US Federal Reserve Chairperson Janet Yellen has ruled out any early departure from his term. In front of the Joint Economic Committee, US Congress, she stood her ground. Yellen said that Fed is on the track to raise the interest rates. She also said that election results didn’t change anything.

Yellen tried to answer the recent criticism regarding the business investments also out-rightly rejected claims of monetary policy hampering the business investment. While she described the short term investment focus among many firm as “disturbing”, but also suggested that Fed shouldn’t be blamed for weak spending of companies.
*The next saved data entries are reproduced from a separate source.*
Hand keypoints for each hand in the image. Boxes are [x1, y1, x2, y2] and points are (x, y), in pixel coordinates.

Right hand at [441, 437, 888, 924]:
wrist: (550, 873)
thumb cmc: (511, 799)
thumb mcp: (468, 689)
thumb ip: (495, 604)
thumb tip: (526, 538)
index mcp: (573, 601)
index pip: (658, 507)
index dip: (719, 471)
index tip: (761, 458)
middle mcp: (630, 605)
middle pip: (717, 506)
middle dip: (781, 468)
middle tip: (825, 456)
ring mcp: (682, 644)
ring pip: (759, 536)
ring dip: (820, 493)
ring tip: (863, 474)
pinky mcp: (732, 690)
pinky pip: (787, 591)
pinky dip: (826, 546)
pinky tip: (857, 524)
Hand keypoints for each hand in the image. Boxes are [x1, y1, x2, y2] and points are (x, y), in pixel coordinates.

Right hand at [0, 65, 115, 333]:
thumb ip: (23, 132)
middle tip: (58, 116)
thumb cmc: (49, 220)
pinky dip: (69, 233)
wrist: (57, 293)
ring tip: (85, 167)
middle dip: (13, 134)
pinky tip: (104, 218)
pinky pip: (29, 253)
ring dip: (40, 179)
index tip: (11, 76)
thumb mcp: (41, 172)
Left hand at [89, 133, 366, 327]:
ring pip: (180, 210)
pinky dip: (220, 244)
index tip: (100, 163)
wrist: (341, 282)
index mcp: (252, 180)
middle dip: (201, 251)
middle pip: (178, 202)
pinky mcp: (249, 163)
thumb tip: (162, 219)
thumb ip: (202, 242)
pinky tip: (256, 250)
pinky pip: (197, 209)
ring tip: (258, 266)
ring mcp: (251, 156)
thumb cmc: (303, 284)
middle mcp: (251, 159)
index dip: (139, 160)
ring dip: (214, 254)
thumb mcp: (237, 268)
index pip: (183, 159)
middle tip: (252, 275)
US Federal Reserve Chairperson Janet Yellen

In one of the quickest hearing, Senator Coats thanked Me. Yellen and called her “star witness”. She also thanked senator for his kind words. While discussing current economic outlook and monetary policy, Yellen mentioned her ongoing stand of raising policy rates during the next month’s Fed meeting.

Yellen said that if the Federal Open Markets Committee delays in increasing the federal funds rate for too long, which in turn may end up having to tighten policy to keep the economy from significantly overshooting both of the Committee’s and Fed’s longer-run policy goals.

She also said that “Moreover, holding the federal funds rate at its current level for too long could also encourage excessive risk-taking. This will ultimately undermine financial stability”.

Ms. Yellen said that Trump’s fiscal stimulus plan of ($1 trillion spending plan) is unusual at this time. Markets expect the plan to push up inflation, encouraging the Fed to raise interest rates further. Her strong comments helped the dollar to climb up to a new 14-year high. Fed Rate rise could come “relatively soon” as data also points to a stronger economy.

The US economy is currently operating at very close to full employment. US doesn’t require any fiscal spending stimulus. The state of public finances seems a worrying point, however stimulus would involve extra spending and substantial tax cuts. This may rack up potentially trillions of dollars of additional debt.